Please write out every line of the material, leaving out any picture.

Data segment
────────
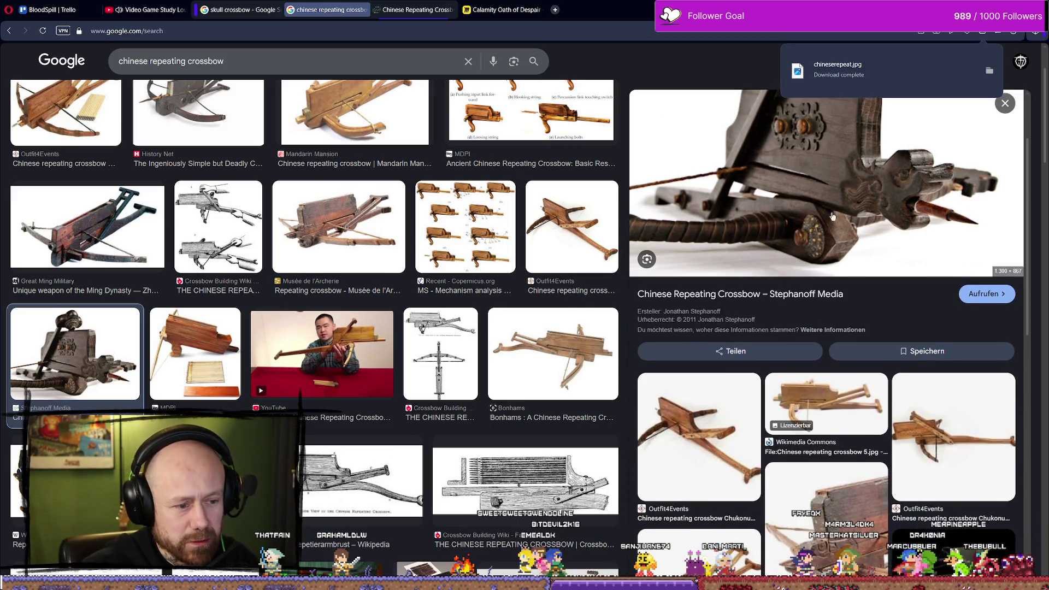
{"action": "scroll", "coordinate": [413, 331], "scroll_direction": "down", "scroll_amount": 7}
{"action": "scroll", "coordinate": [413, 330], "scroll_direction": "down", "scroll_amount": 4}
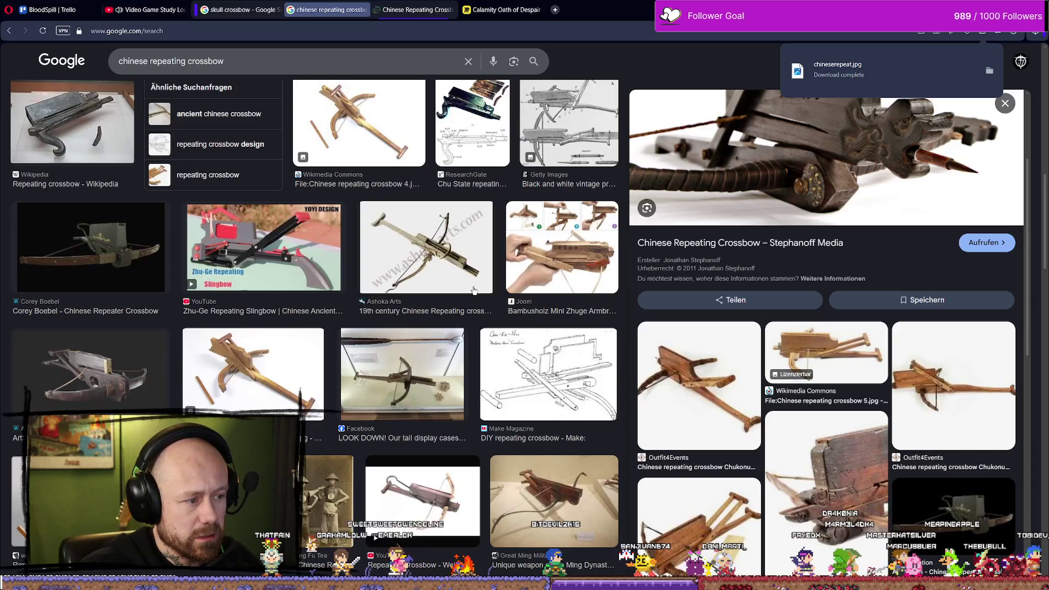
{"action": "scroll", "coordinate": [413, 331], "scroll_direction": "down", "scroll_amount": 4}
{"action": "scroll", "coordinate": [421, 321], "scroll_direction": "down", "scroll_amount": 3}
────────
Output below
{"action": "scroll", "coordinate": [413, 331], "scroll_direction": "down", "scroll_amount": 7}
{"action": "scroll", "coordinate": [413, 330], "scroll_direction": "down", "scroll_amount": 4}
{"action": "scroll", "coordinate": [413, 331], "scroll_direction": "down", "scroll_amount": 4}
{"action": "scroll", "coordinate": [421, 321], "scroll_direction": "down", "scroll_amount": 3}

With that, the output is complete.